## The task
Report each line of the records where "wrist" occurs.

★ ★ ★ ★

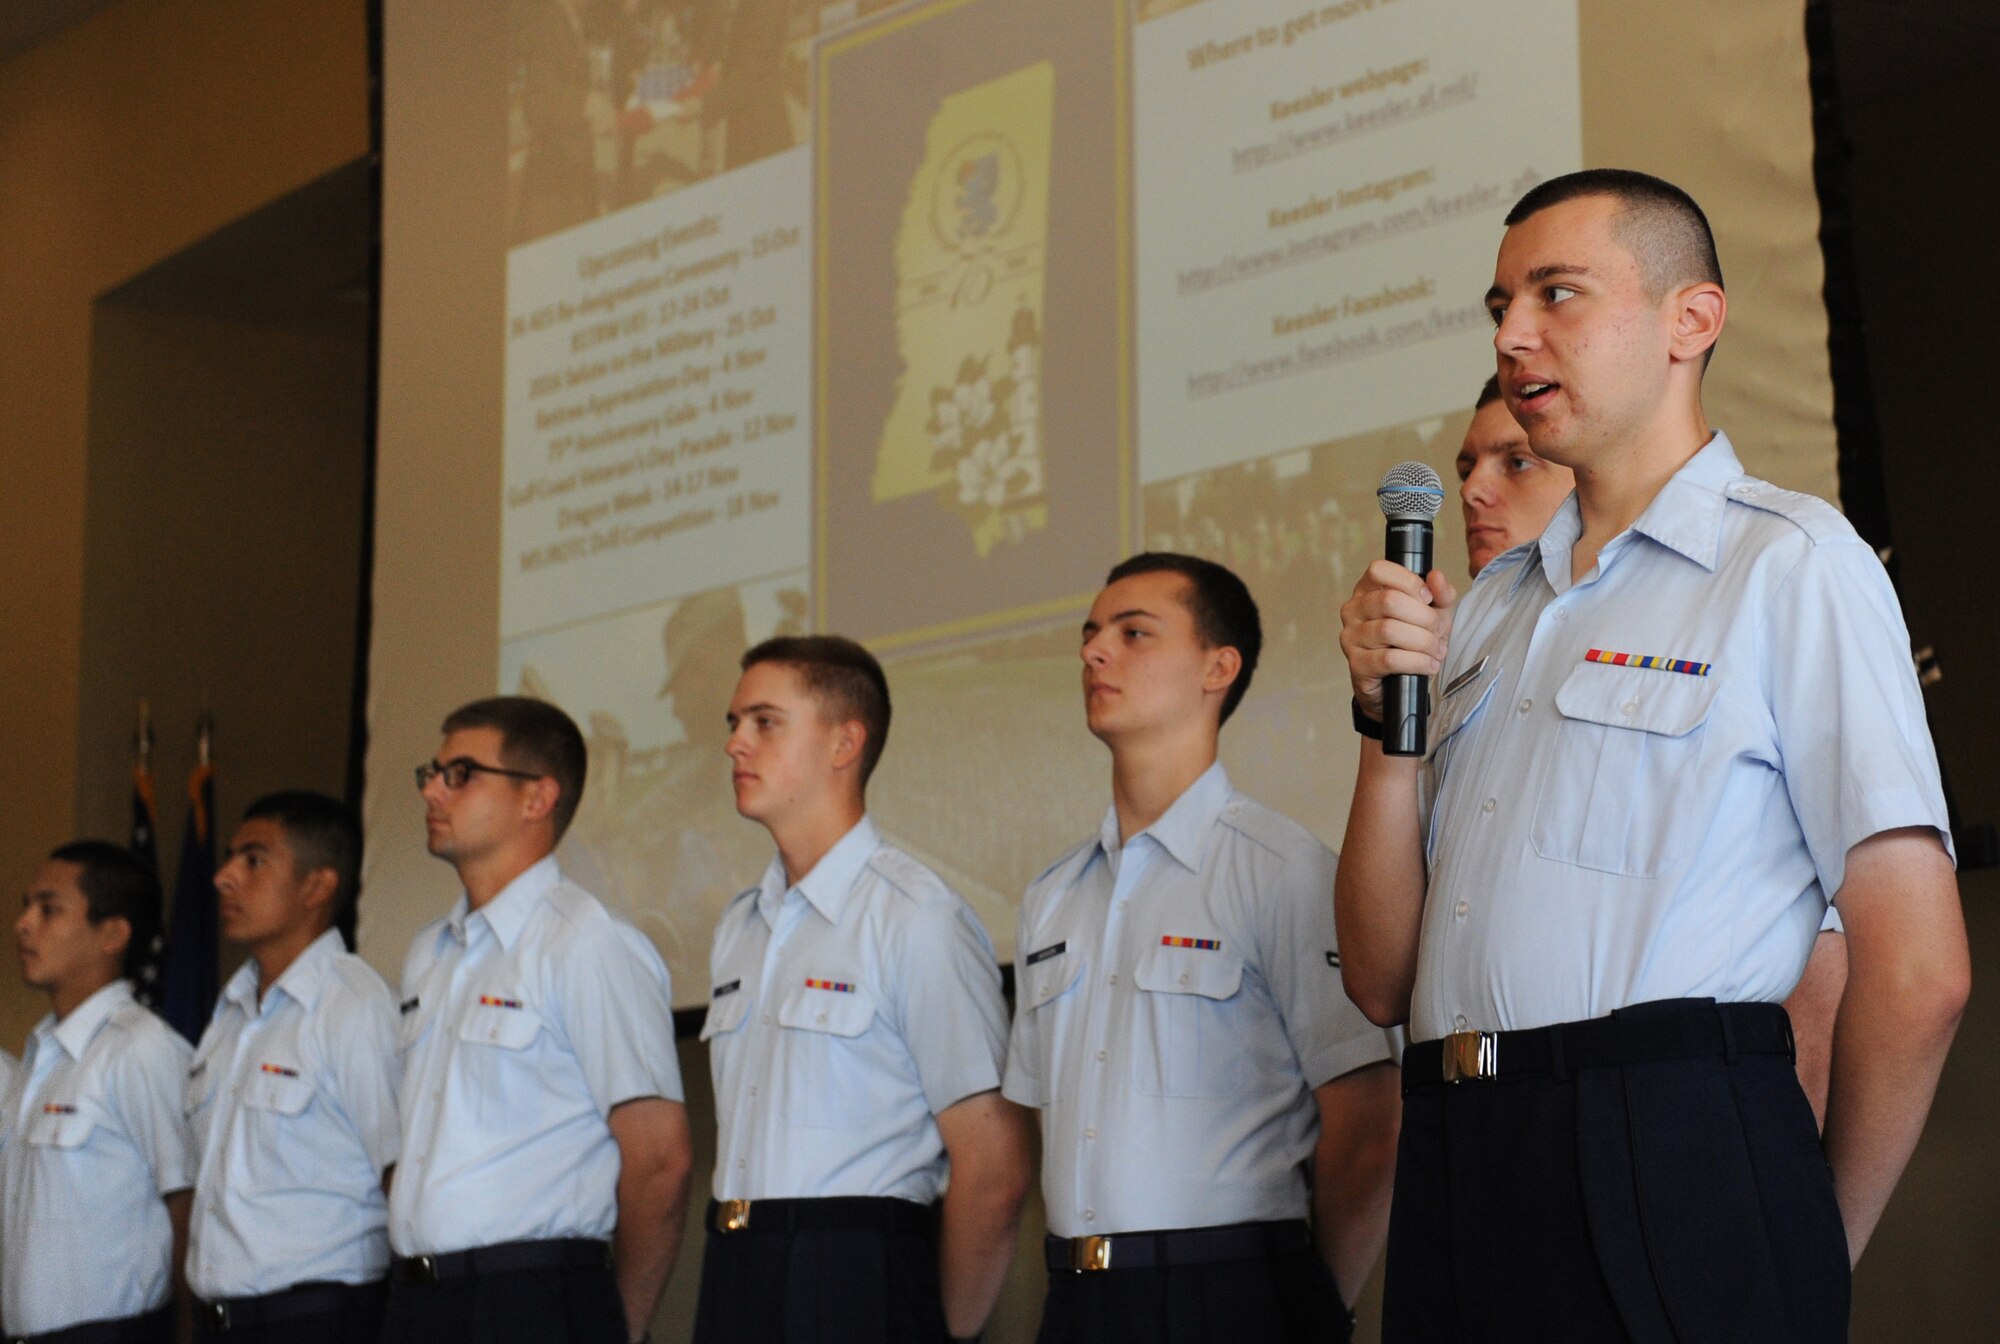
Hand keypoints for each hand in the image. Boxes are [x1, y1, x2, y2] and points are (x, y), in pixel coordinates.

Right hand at [1338, 560, 1456, 719]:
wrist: (1397, 680)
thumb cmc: (1411, 640)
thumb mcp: (1433, 613)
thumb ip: (1440, 594)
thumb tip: (1436, 577)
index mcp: (1367, 590)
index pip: (1379, 571)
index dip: (1408, 581)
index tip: (1427, 598)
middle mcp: (1353, 610)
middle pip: (1389, 601)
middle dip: (1424, 617)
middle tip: (1439, 631)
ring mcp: (1351, 637)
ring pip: (1390, 630)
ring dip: (1423, 642)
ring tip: (1436, 650)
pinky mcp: (1356, 664)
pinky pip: (1389, 659)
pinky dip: (1417, 662)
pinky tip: (1429, 665)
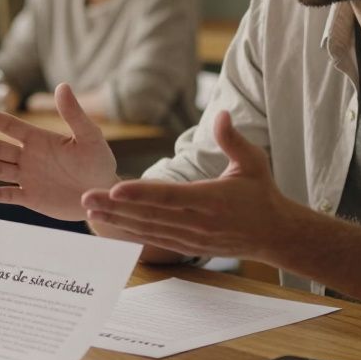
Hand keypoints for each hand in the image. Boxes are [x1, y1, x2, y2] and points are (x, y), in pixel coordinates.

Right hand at [0, 83, 117, 220]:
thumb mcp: (90, 136)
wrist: (102, 193)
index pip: (11, 126)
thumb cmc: (98, 162)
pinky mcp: (31, 198)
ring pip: (0, 171)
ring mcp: (28, 178)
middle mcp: (29, 157)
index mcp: (39, 139)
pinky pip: (10, 195)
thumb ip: (74, 114)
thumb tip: (62, 86)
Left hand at [81, 110, 291, 261]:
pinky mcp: (188, 246)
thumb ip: (232, 139)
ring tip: (89, 212)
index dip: (141, 193)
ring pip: (148, 229)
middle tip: (86, 198)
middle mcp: (198, 222)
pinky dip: (130, 233)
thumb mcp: (253, 162)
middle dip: (116, 207)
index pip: (170, 195)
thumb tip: (222, 113)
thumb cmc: (262, 193)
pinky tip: (111, 227)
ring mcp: (191, 237)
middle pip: (150, 214)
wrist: (275, 234)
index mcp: (212, 199)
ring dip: (117, 221)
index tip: (115, 187)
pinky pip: (154, 240)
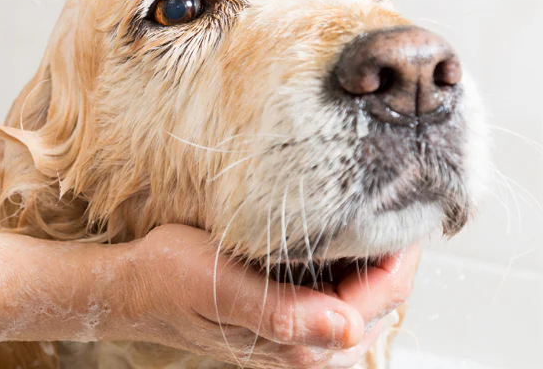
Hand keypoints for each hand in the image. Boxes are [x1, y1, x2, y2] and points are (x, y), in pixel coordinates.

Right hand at [104, 225, 415, 368]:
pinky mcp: (291, 319)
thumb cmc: (168, 281)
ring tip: (375, 206)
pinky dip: (349, 261)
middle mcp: (310, 349)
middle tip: (397, 192)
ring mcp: (302, 335)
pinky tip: (339, 231)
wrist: (132, 287)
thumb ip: (285, 315)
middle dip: (393, 249)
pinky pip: (341, 291)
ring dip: (373, 254)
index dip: (402, 248)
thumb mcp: (221, 287)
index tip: (410, 200)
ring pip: (366, 294)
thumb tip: (348, 328)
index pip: (384, 295)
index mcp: (302, 346)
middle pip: (383, 298)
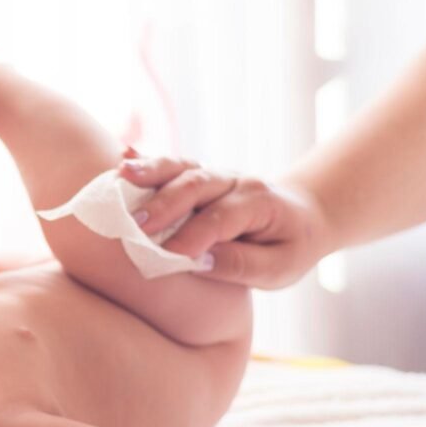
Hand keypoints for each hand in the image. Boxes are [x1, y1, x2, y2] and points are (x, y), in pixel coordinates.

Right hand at [117, 153, 330, 288]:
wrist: (303, 216)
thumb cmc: (289, 248)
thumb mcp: (279, 267)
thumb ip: (241, 264)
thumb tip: (200, 262)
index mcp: (259, 203)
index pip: (222, 218)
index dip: (194, 237)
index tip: (167, 257)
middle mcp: (235, 180)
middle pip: (197, 184)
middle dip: (164, 203)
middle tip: (136, 225)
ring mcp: (215, 173)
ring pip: (181, 166)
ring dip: (150, 171)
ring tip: (121, 176)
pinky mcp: (199, 174)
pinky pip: (172, 165)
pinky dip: (147, 161)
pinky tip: (123, 159)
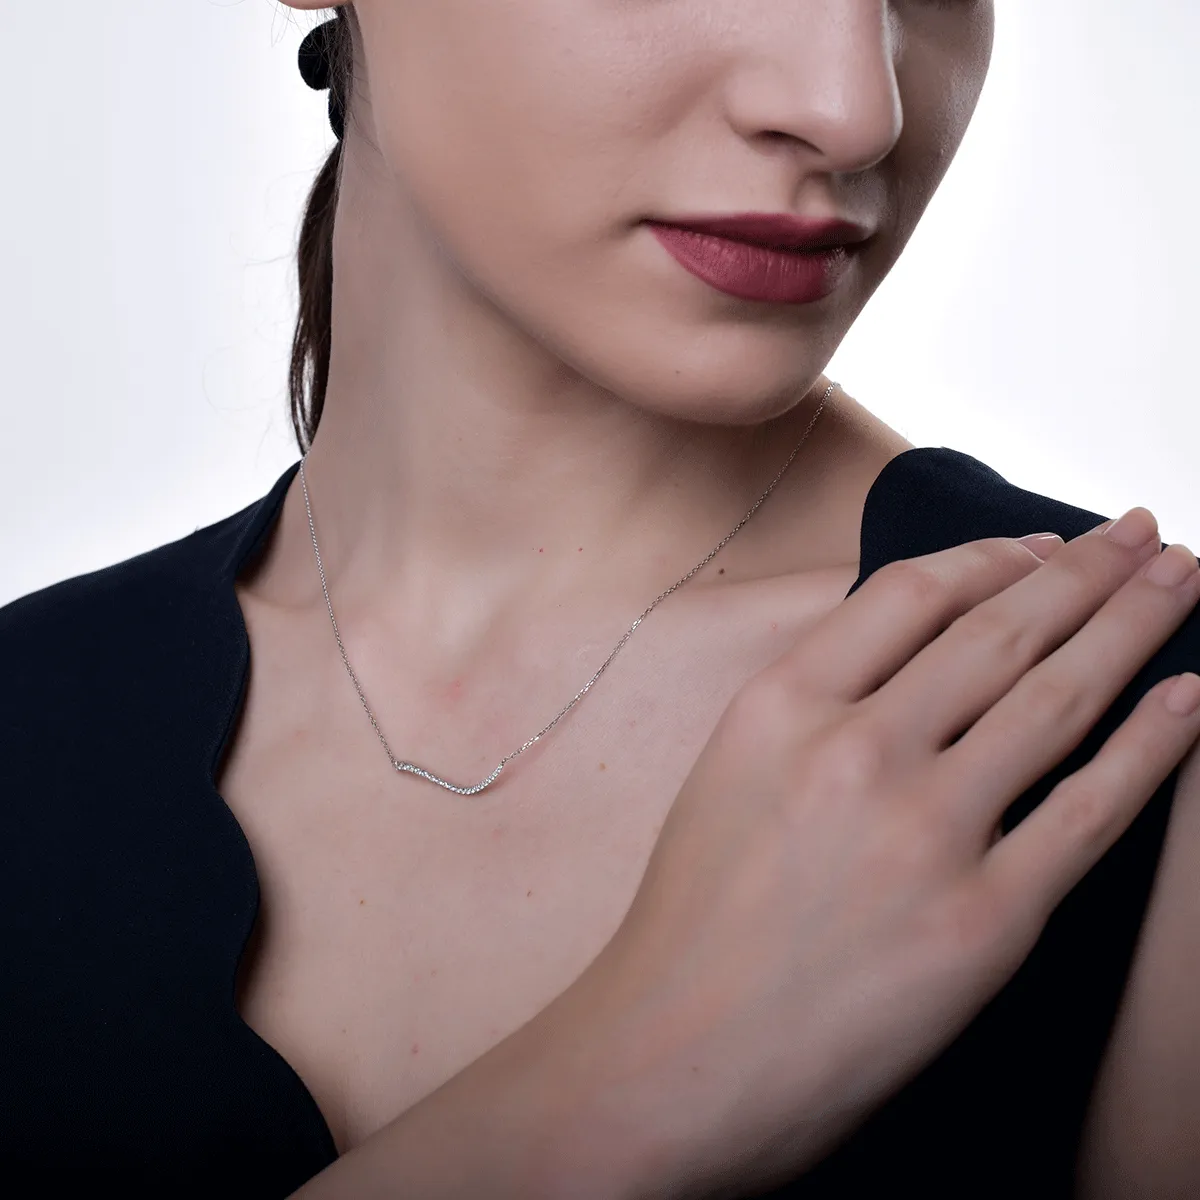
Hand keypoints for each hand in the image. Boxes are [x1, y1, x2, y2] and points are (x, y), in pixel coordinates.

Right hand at [540, 509, 1199, 1199]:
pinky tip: (1189, 697)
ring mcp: (924, 833)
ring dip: (1134, 626)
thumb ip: (812, 704)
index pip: (911, 593)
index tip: (1043, 544)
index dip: (993, 556)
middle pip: (1000, 631)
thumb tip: (915, 658)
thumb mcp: (727, 769)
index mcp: (780, 704)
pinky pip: (1088, 812)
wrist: (670, 1056)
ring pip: (1056, 700)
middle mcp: (856, 750)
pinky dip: (1151, 747)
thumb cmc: (692, 920)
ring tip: (1182, 577)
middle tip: (1143, 529)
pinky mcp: (982, 921)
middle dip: (1087, 571)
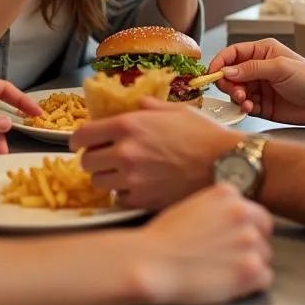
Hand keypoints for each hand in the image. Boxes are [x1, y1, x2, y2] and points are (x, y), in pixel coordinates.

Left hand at [71, 98, 240, 209]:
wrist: (225, 164)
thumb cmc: (204, 135)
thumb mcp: (176, 110)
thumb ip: (149, 107)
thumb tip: (137, 104)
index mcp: (128, 125)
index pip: (82, 136)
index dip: (79, 140)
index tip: (83, 142)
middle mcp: (124, 152)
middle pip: (86, 162)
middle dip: (94, 158)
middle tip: (107, 157)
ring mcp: (132, 179)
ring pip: (100, 182)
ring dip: (108, 177)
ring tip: (125, 172)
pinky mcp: (142, 200)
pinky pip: (119, 199)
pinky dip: (124, 193)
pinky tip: (140, 185)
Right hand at [133, 184, 272, 304]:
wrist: (152, 263)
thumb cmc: (161, 239)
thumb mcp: (191, 207)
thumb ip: (216, 210)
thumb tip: (226, 224)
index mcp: (228, 194)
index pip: (254, 212)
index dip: (246, 228)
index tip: (235, 240)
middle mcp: (243, 213)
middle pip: (263, 233)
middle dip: (251, 246)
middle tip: (231, 259)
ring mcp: (250, 240)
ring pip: (265, 256)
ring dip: (251, 266)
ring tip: (226, 274)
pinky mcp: (251, 269)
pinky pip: (265, 279)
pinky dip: (252, 285)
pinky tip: (231, 286)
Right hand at [207, 39, 304, 125]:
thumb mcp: (280, 68)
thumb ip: (251, 68)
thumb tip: (227, 70)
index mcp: (262, 51)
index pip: (233, 53)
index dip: (220, 62)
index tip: (211, 73)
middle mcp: (258, 68)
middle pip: (230, 74)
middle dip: (228, 83)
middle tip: (235, 91)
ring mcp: (259, 87)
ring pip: (235, 91)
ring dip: (236, 97)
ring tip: (246, 101)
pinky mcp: (262, 105)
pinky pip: (244, 106)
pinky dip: (243, 108)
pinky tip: (250, 109)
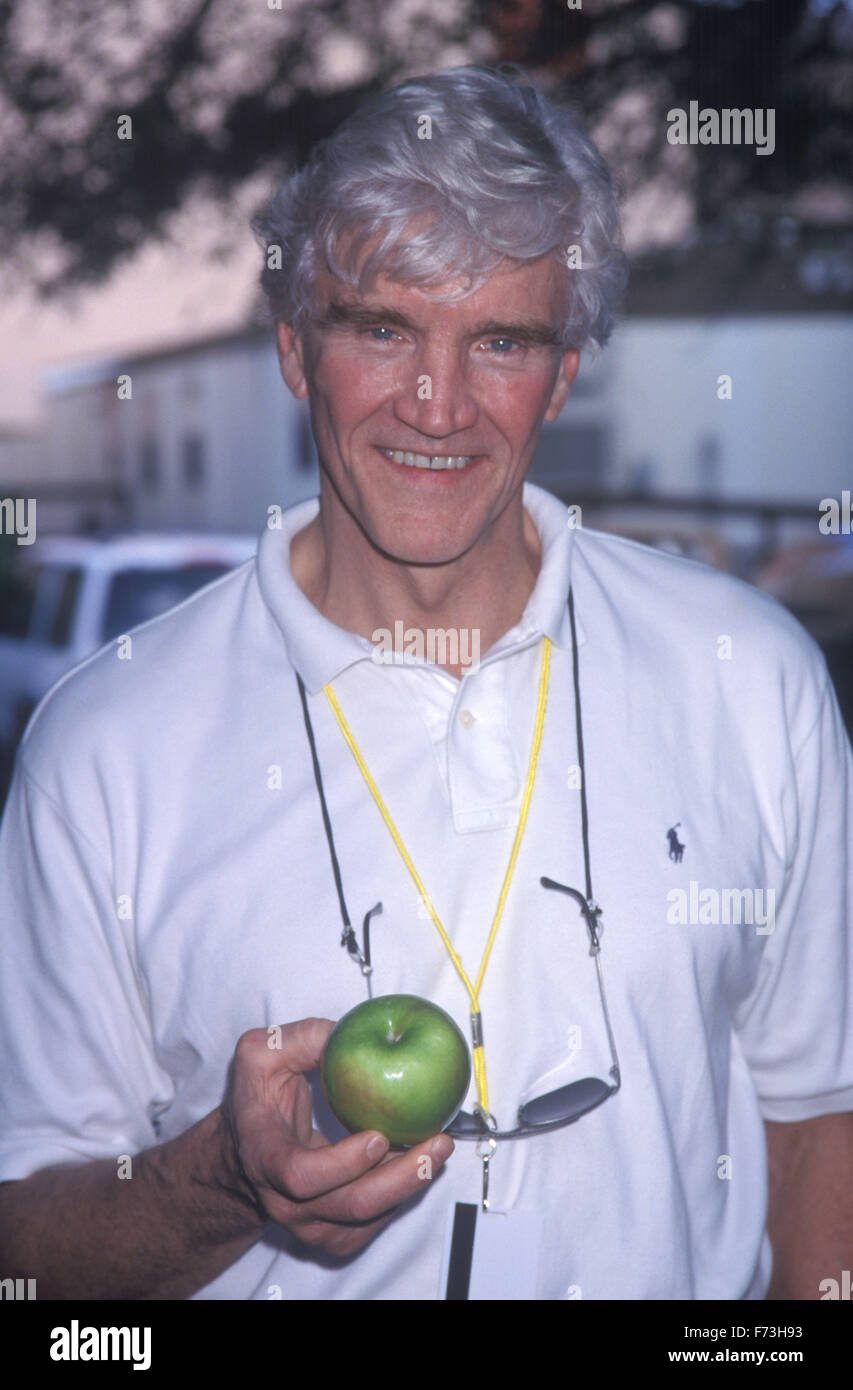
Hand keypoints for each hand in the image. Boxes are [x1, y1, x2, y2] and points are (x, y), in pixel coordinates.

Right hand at [219, 1019, 453, 1256]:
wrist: (245, 1152)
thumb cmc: (256, 1100)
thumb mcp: (260, 1055)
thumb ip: (302, 1038)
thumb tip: (350, 1031)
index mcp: (265, 1156)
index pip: (300, 1175)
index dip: (342, 1163)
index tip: (378, 1136)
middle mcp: (285, 1200)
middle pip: (350, 1205)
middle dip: (402, 1178)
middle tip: (437, 1143)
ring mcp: (309, 1224)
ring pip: (368, 1218)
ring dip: (410, 1185)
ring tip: (438, 1147)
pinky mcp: (332, 1234)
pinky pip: (374, 1223)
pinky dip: (402, 1195)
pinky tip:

★ ★ ★ ★

## Answer to the problem
wrist: (1397, 680)
wrist: (102, 193)
wrist: (275, 234)
wrist: (132, 287)
wrist: (303, 216)
wrist: (670, 1056)
wrist: (225, 164)
wrist: (152, 263)
wrist: (245, 1152)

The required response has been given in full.